Rail Car Incident Response Training - Sessions Closed


May 26, 2009


The State Emergency Response Commission and the University of Findlay are co-sponsoring the Rail Car Incident Reponse Training on the following dates:

  • May 27th and 28th at the Waterville Fire Department (Closed)

  • June 2nd, 3rd, and 4th at the South Portland Fire Department (Closed)

For more information, download (in Adobe® .pdf format):

The Rail Car Incident Response course has been developed to educate emergency responders on freight rail car incidents involving hazardous materials. As more and more rail traffic transports cargo, including hazardous materials, it is critical that emergency responders are well trained. The increase in traffic adds to the already present risk of transportation incidents involving hazardous cargo. In addition, since a majority of the rail traffic travels through rural America, it is important that the often times resource limited rural responder community become educated about the dangers and unique hazards presented with rail cars. The information covered in this course will enhance the ability of emergency responders, especially rural emergency responders, to manage rail car incidents.

The following key elements serve as the basis for the course:

  • Recognizing the chemical being transported, which has physical, chemical, and toxicological properties that dictate the transportation requirements and the manner in which the chemical must be considered in an emergency situation;

  • Identifying the packaging system, which is reflected in the design and construction of the rail tank car, and the components of the rail car as well as all the information conveyed in the car stenciling;

  • Explaining the incident to determine the damage to the car and the potential hazard to people, property, and the environment from the release or reaction of the chemical and to take appropriate protective action;

  • Recognizing the appropriate and safest handling method of the chemical in the damaged car to mitigate the situation, whether by transfer, neutralization, venting, flaring, etc., and understanding these options;

  • Managing the incident and the many conflicting interests represented by all the potential participants at an incident; and

  • Identifying federal, state and private sector resources available to assist in the response.

» DATASET
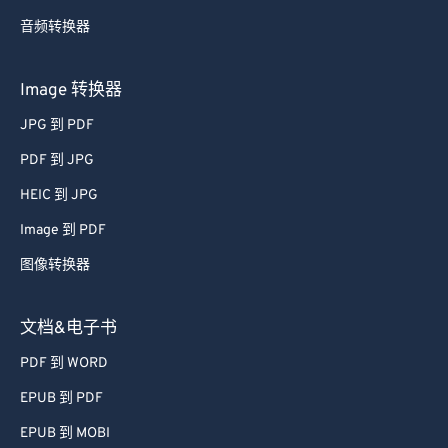
音频转换器
Image 转换器
JPG 到 PDF
PDF 到 JPG
HEIC 到 JPG
Image 到 PDF
图像转换器
文档&电子书
PDF 到 WORD
EPUB 到 PDF
EPUB 到 MOBI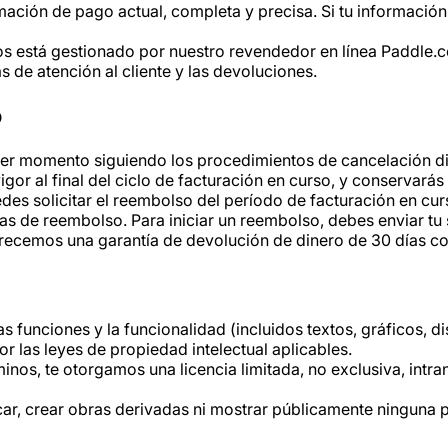
ción de pago actual, completa y precisa. Si tu información
s está gestionado por nuestro revendedor en línea Paddle.
 de atención al cliente y las devoluciones.
o
ier momento siguiendo los procedimientos de cancelación di
gor al final del ciclo de facturación en curso, y conservará
edes solicitar el reembolso del período de facturación en cur
s de reembolso. Para iniciar un reembolso, debes enviar tu s
recemos una garantía de devolución de dinero de 30 días co
as funciones y la funcionalidad (incluidos textos, gráficos, 
r las leyes de propiedad intelectual aplicables.
nos, te otorgamos una licencia limitada, no exclusiva, intran
car, crear obras derivadas ni mostrar públicamente ninguna p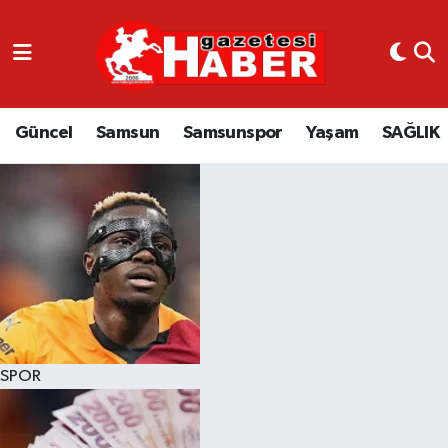
GÜNCEL
SAMSUN
Güncel
Samsun
Samsunspor
Yaşam
SAĞLIK
SAMSUNSPOR
EKONOMİ
YAŞAM
SPOR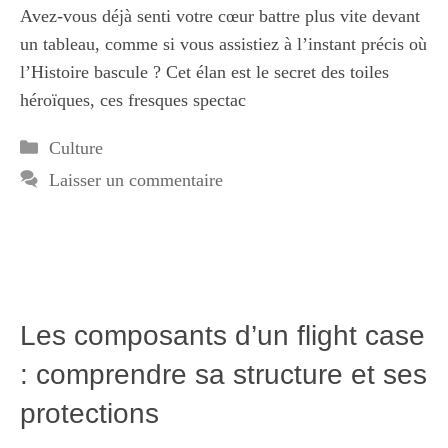
Avez-vous déjà senti votre cœur battre plus vite devant
un tableau, comme si vous assistiez à l’instant précis où
l’Histoire bascule ? Cet élan est le secret des toiles
héroïques, ces fresques spectac
Catégories
Culture
Laisser un commentaire
Les composants d’un flight case
: comprendre sa structure et ses
protections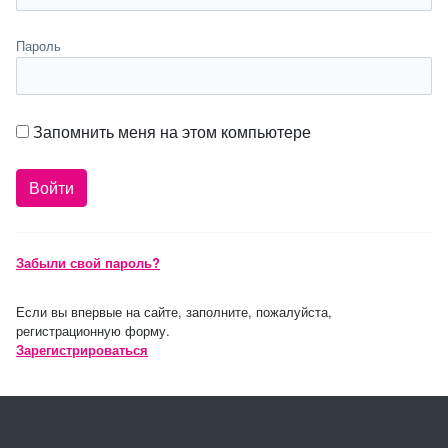
Пароль
Запомнить меня на этом компьютере
Забыли свой пароль?
Если вы впервые на сайте, заполните, пожалуйста,
регистрационную форму.
Зарегистрироваться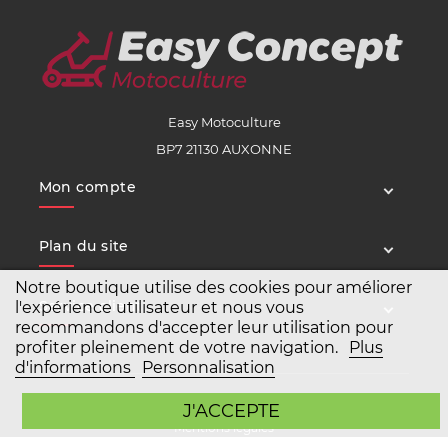
Easy Motoculture
BP7 21130 AUXONNE
Mon compte
Plan du site
Notre boutique utilise des cookies pour améliorer
Service client
l'expérience utilisateur et nous vous
recommandons d'accepter leur utilisation pour
profiter pleinement de votre navigation.
Plus
d'informations
Personnalisation
Copyright Easy Motoculture 2026
J'ACCEPTE
Mentions légales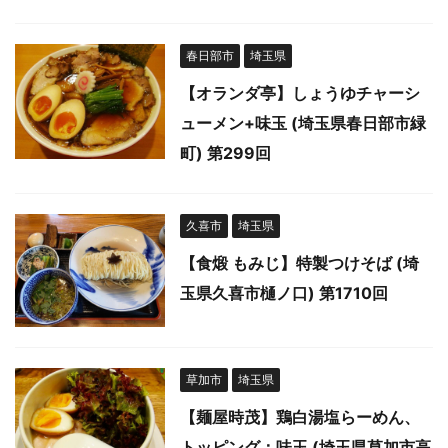
春日部市
埼玉県
【オランダ亭】しょうゆチャーシ
ューメン+味玉 (埼玉県春日部市緑
町) 第299回
久喜市
埼玉県
【食煅 もみじ】特製つけそば (埼
玉県久喜市樋ノ口) 第1710回
草加市
埼玉県
【麺屋時茂】鶏白湯塩らーめん、
トッピング：味玉 (埼玉県草加市高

» DIRECTIONS FOR THIS TASK
Print the passage of the rail car training notice verbatim, from "Rail Car Incident Response Training" to "Portland Fire Department (Closed)".

» SOLVED EXERCISE
Rail Car Incident Response Training - Sessions Closed


May 26, 2009


The State Emergency Response Commission and the University of Findlay are co-sponsoring the Rail Car Incident Reponse Training on the following dates:

  • May 27th and 28th at the Waterville Fire Department (Closed)

  • June 2nd, 3rd, and 4th at the South Portland Fire Department (Closed)